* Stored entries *
%%
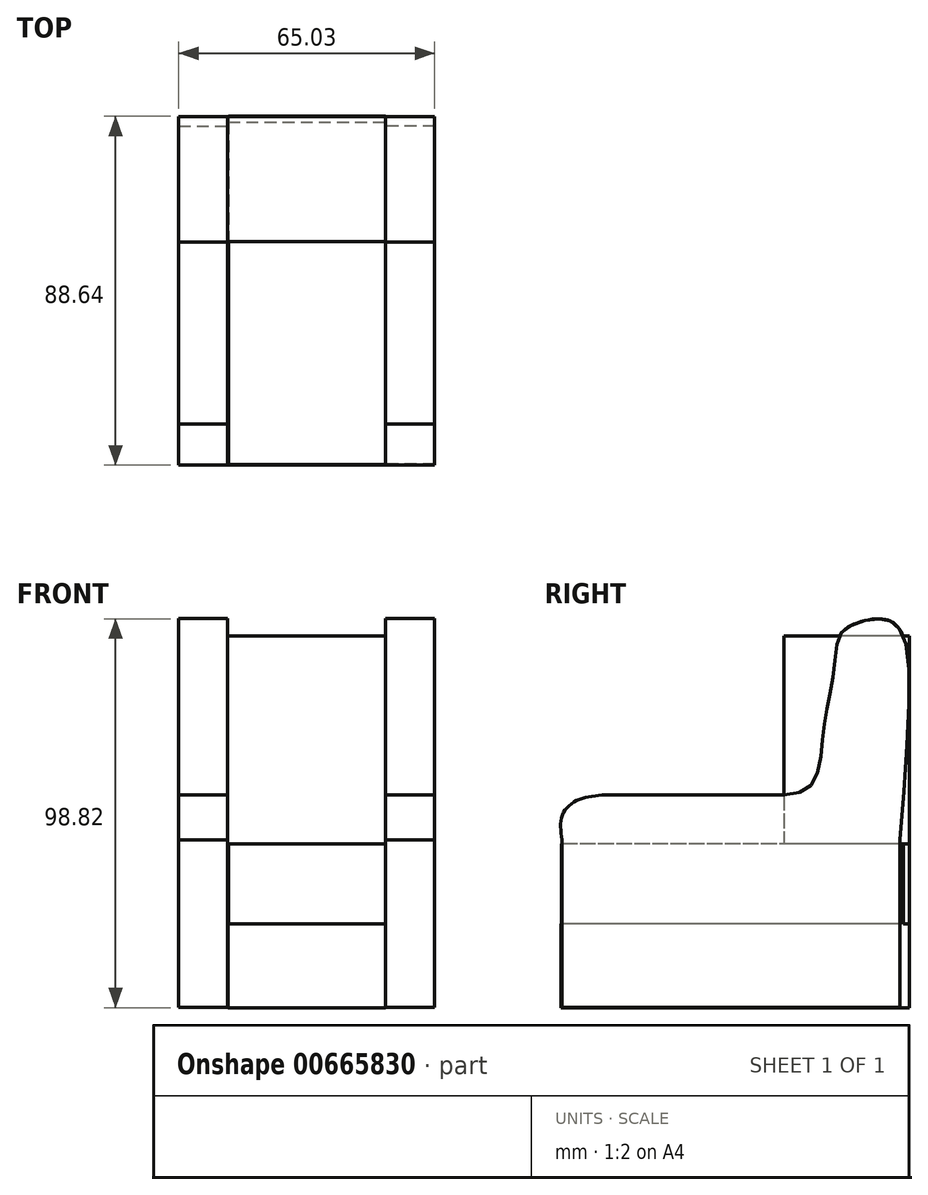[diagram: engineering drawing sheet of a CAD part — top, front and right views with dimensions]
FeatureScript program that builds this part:
annotation { "Feature Type Name" : "Feature", "Feature Type Description" : "" }
export const myFeature = defineFeature(function(context is Context, id is Id, definition is map)
    precondition{}
    {
        {
            var Q0;
            Q0=qCreatedBy(makeId("Right.planeOp"),FACE);
            var sketch = newSketch(context, id + "F0", { "sketchPlane" : qUnion([Q0])});
            skLineSegment(sketch, "E0.bottom", {"start": v(-42.9, 21.3) * mm, "end": v(42.9, 21.3) * mm});
            skLineSegment(sketch, "E0.top", {"start": v(-42.9, -21.3) * mm, "end": v(42.9, -21.3) * mm});
            skLineSegment(sketch, "E0.left", {"start": v(-42.9, 21.3) * mm, "end": v(-42.9, -21.3) * mm});
            skLineSegment(sketch, "E0.right", {"start": v(42.9, 21.3) * mm, "end": v(42.9, -21.3) * mm});
            skPoint(sketch, "E0.middle", {"position": v(0, 0) * mm});
            skFitSpline(sketch, "E1", {"points": [v(-42.9, 21.3) * mm, v(-42.9, 27.38) * mm, v(-39.24, 31.23) * mm, v(-32.75, 32.65) * mm], "startDerivative": vector(-2.75, 19.2) * mm, "endDerivative": vector(19.64, 2.13) * mm});
            skLineSegment(sketch, "E2", {"start": v(-32.75, 32.65) * mm, "end": v(13.49, 32.65) * mm});
            skFitSpline(sketch, "E3", {"points": [v(13.49, 32.65) * mm, v(19.98, 34.68) * mm, v(22.61, 40.97) * mm, v(23.63, 49.69) * mm, v(24.84, 56.79) * mm, v(26.26, 65.5) * mm, v(27.48, 72.81) * mm, v(30.73, 75.85) * mm, v(37.22, 77.47) * mm, v(41.27, 76.46) * mm, v(44.52, 70.58) * mm, v(42.9, 21.3) * mm], "startDerivative": vector(93.37, 12.7) * mm, "endDerivative": vector(-24.12, -284.75) * mm});
            skSolve(sketch);
        }
        {
            var Q0;
            Q0 = qSketchRegion(id + "F0", true);
            extrude(context, id + "F1", {"entities" : qUnion([Q0]), "depth" : 12.45 * mm, "offsetDistance" : 25.4 * mm});
        }
        {
            var Q0;
            Q0=qCreatedBy(makeId("Right.planeOp"),FACE);
            cPlane(context, id + "F2", {"entities" : qUnion([Q0]), "cplaneType" : CPlaneType.OFFSET, "offset" : 20.07 * mm, "oppositeDirection" : true, "width" : 152.4 * mm, "height" : 152.4 * mm});
        }
        {
            var Q0;
            Q0=makeQuery(id+"F1.opExtrude","SWEPT_BODY",BODY,{"disambiguationData":[OSD([sQuery(id+"F0.wireOp",EDGE,"E0.top"),sQuery(id+"F0.wireOp",EDGE,"E0.left"),sQuery(id+"F0.wireOp",EDGE,"E0.right"),sQuery(id+"F0.wireOp",EDGE,"E1"),sQuery(id+"F0.wireOp",EDGE,"E2"),sQuery(id+"F0.wireOp",EDGE,"E3")])]});
            var Q1;
            Q1=qCreatedBy(id+"F2.planeOp",FACE);
            mirror(context, id + "F3", {"entities" : qUnion([Q0]), "mirrorPlane" : qUnion([Q1])});
        }
        {
            var Q0;
            Q0=qCreatedBy(makeId("Top.planeOp"),FACE);
            var sketch = newSketch(context, id + "F4", { "sketchPlane" : qUnion([Q0])});
            skLineSegment(sketch, "E4.bottom", {"start": v(0, 45.35) * mm, "end": v(-40.1, 45.35) * mm});
            skLineSegment(sketch, "E4.top", {"start": v(0, -43.18) * mm, "end": v(-40.1, -43.18) * mm});
            skLineSegment(sketch, "E4.left", {"start": v(0, 45.35) * mm, "end": v(0, -43.18) * mm});
            skLineSegment(sketch, "E4.right", {"start": v(-40.1, 45.35) * mm, "end": v(-40.1, -43.18) * mm});
            skSolve(sketch);
        }
        {
            var Q0;
            Q0 = qSketchRegion(id + "F4", true);
            extrude(context, id + "F5", {"entities" : qUnion([Q0]), "operationType" : NewBodyOperationType.ADD, "oppositeDirection" : true, "depth" : 21.34 * mm, "offsetDistance" : 25.4 * mm});
        }
        {
            var Q0;
            Q0=qCreatedBy(makeId("Top.planeOp"),FACE);
            var sketch = newSketch(context, id + "F6", { "sketchPlane" : qUnion([Q0])});
            skLineSegment(sketch, "E5.bottom", {"start": v(-39.96, 43.87) * mm, "end": v(0, 43.87) * mm});
            skLineSegment(sketch, "E5.top", {"start": v(-39.96, -43.04) * mm, "end": v(0, -43.04) * mm});
            skLineSegment(sketch, "E5.left", {"start": v(-39.96, 43.87) * mm, "end": v(-39.96, -43.04) * mm});
            skLineSegment(sketch, "E5.right", {"start": v(0, 43.87) * mm, "end": v(0, -43.04) * mm});
            skSolve(sketch);
        }
        {
            var Q0;
            Q0 = qSketchRegion(id + "F6", true);
            extrude(context, id + "F7", {"entities" : qUnion([Q0]), "operationType" : NewBodyOperationType.ADD, "depth" : 20.32 * mm, "offsetDistance" : 25.4 * mm});
        }
        {
            var Q0;
            Q0=makeQuery(id+"F7.opExtrude","CAP_FACE",FACE,{"disambiguationData":[OSD([sQuery(id+"F6.wireOp",EDGE,"E5.bottom"),sQuery(id+"F6.wireOp",EDGE,"E5.top"),sQuery(id+"F6.wireOp",EDGE,"E5.left"),sQuery(id+"F6.wireOp",EDGE,"E5.right")])],"isStart":false});
            var sketch = newSketch(context, id + "F8", { "sketchPlane" : qUnion([Q0])});
            skLineSegment(sketch, "E6.bottom", {"start": v(-40.16, 45.31) * mm, "end": v(0, 45.31) * mm});
            skLineSegment(sketch, "E6.top", {"start": v(-40.16, 13.55) * mm, "end": v(0, 13.55) * mm});
            skLineSegment(sketch, "E6.left", {"start": v(-40.16, 45.31) * mm, "end": v(-40.16, 13.55) * mm});
            skLineSegment(sketch, "E6.right", {"start": v(0, 45.31) * mm, "end": v(0, 13.55) * mm});
            skSolve(sketch);
        }
        {
            var Q0;
            Q0 = qSketchRegion(id + "F8", true);
            extrude(context, id + "F9", {"entities" : qUnion([Q0]), "depth" : 52.83 * mm, "offsetDistance" : 25.4 * mm});
        }
        {
            var Q0;
            Q0=makeQuery(id+"F7.opExtrude","SWEPT_FACE",FACE,{"disambiguationData":[OSD([sQuery(id+"F6.wireOp",EDGE,"E5.bottom")])]});
            var sketch = newSketch(context, id + "F10", { "sketchPlane" : qUnion([Q0])});
            skLineSegment(sketch, "E7.bottom", {"start": v(0, 20.32) * mm, "end": v(39.96, 20.32) * mm});
            skLineSegment(sketch, "E7.top", {"start": v(0, 0) * mm, "end": v(39.96, 0) * mm});
            skLineSegment(sketch, "E7.left", {"start": v(0, 20.32) * mm, "end": v(0, 0) * mm});
            skLineSegment(sketch, "E7.right", {"start": v(39.96, 20.32) * mm, "end": v(39.96, 0) * mm});
            skSolve(sketch);
        }
        {
            var Q0;
            Q0 = qSketchRegion(id + "F10", true);
            extrude(context, id + "F11", {"entities" : qUnion([Q0]), "depth" : 1.52 * mm, "offsetDistance" : 25.4 * mm});
        }
    });
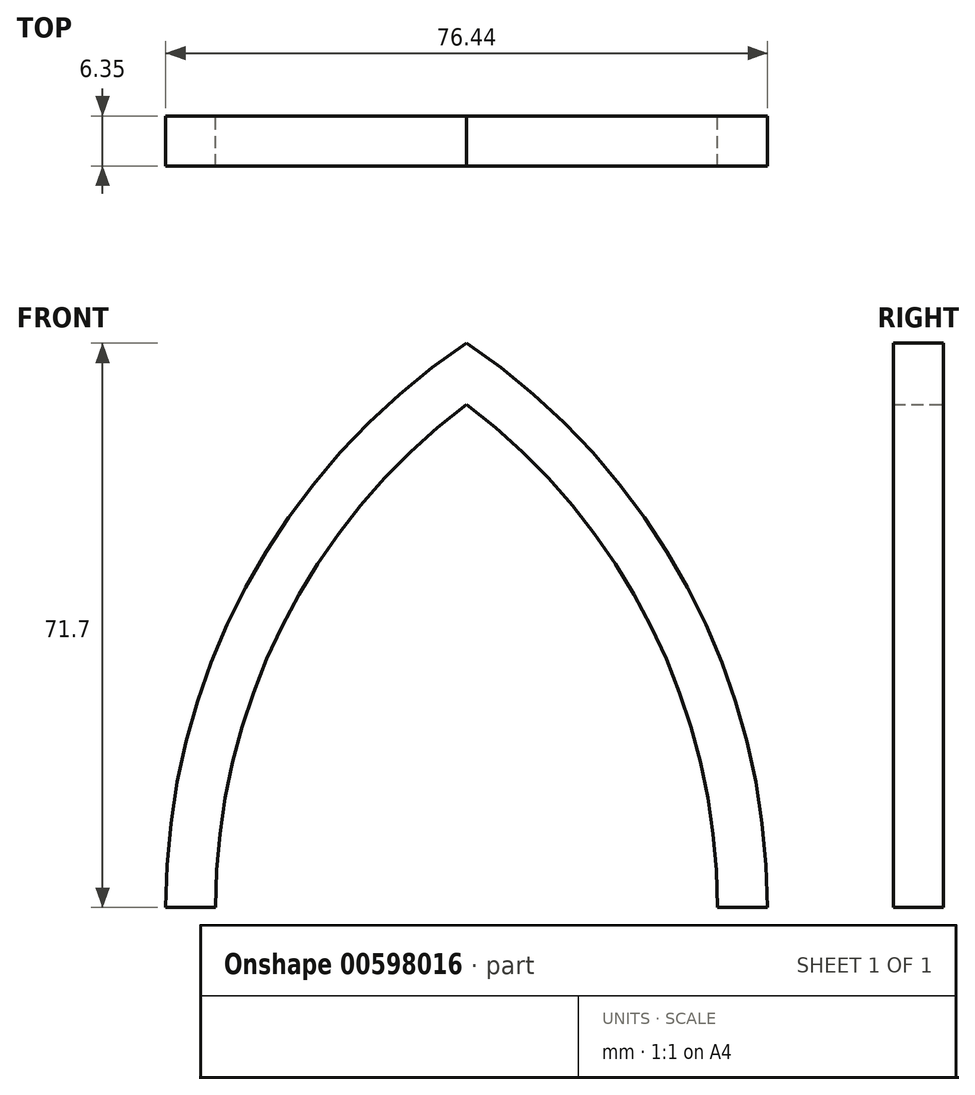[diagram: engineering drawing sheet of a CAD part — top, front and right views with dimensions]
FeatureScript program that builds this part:
annotation { "Feature Type Name" : "Feature", "Feature Type Description" : "" }
export const myFeature = defineFeature(function(context is Context, id is Id, definition is map)
    precondition{}
    {
        {
            var Q0;
            Q0=qCreatedBy(makeId("Front.planeOp"),FACE);
            var sketch = newSketch(context, id + "F0", { "sketchPlane" : qUnion([Q0])});
            skArc(sketch, "E0", {"start": v(0, 76.2) * mm, "mid": v(-29.1, 43.13) * mm, "end": v(-38.1, 0) * mm});
            skArc(sketch, "E1", {"start": v(38.1, 0) * mm, "mid": v(29.1, 43.13) * mm, "end": v(0, 76.2) * mm});
            skArc(sketch, "E2.0", {"start": v(0, 68.4) * mm, "mid": v(-23.46, 40.2) * mm, "end": v(-31.87, 4.5) * mm});
            skArc(sketch, "E2.1", {"start": v(31.87, 4.5) * mm, "mid": v(23.46, 40.2) * mm, "end": v(0, 68.4) * mm});
            skLineSegment(sketch, "E2.2", {"start": v(-31.87, 4.5) * mm, "end": v(31.87, 4.5) * mm});
            skLineSegment(sketch, "E3", {"start": v(-31.87, 4.5) * mm, "end": v(-38.22, 4.5) * mm});
            skLineSegment(sketch, "E4", {"start": v(31.87, 4.5) * mm, "end": v(38.22, 4.5) * mm});
            skSolve(sketch);
        }
        {
            var Q0;
            Q0=makeQuery(id+"F0.imprint","IMPRINT",FACE,{"disambiguationData":[TD([[makeQuery(id+"F0.imprint","IMPRINT",EDGE,{"derivedFrom":sQuery(id+"F0.wireOp",EDGE,"E0")}),1.0]])]});
            extrude(context, id + "F1", {"entities" : qUnion([Q0]), "depth" : 6.35 * mm, "offsetDistance" : 25.4 * mm});
        }
    });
%%
Return each line above that contains the string "left". Uppercase and lowercase letters count as different.

* TASK RESULT *
            skLineSegment(sketch, "E0.left", {"start": v(-42.9, 21.3) * mm, "end": v(-42.9, -21.3) * mm});
            Q0=makeQuery(id+"F1.opExtrude","SWEPT_BODY",BODY,{"disambiguationData":[OSD([sQuery(id+"F0.wireOp",EDGE,"E0.top"),sQuery(id+"F0.wireOp",EDGE,"E0.left"),sQuery(id+"F0.wireOp",EDGE,"E0.right"),sQuery(id+"F0.wireOp",EDGE,"E1"),sQuery(id+"F0.wireOp",EDGE,"E2"),sQuery(id+"F0.wireOp",EDGE,"E3")])]});
            skLineSegment(sketch, "E4.left", {"start": v(0, 45.35) * mm, "end": v(0, -43.18) * mm});
            skLineSegment(sketch, "E5.left", {"start": v(-39.96, 43.87) * mm, "end": v(-39.96, -43.04) * mm});
            Q0=makeQuery(id+"F7.opExtrude","CAP_FACE",FACE,{"disambiguationData":[OSD([sQuery(id+"F6.wireOp",EDGE,"E5.bottom"),sQuery(id+"F6.wireOp",EDGE,"E5.top"),sQuery(id+"F6.wireOp",EDGE,"E5.left"),sQuery(id+"F6.wireOp",EDGE,"E5.right")])],"isStart":false});
            skLineSegment(sketch, "E6.left", {"start": v(-40.16, 45.31) * mm, "end": v(-40.16, 13.55) * mm});
            skLineSegment(sketch, "E7.left", {"start": v(0, 20.32) * mm, "end": v(0, 0) * mm});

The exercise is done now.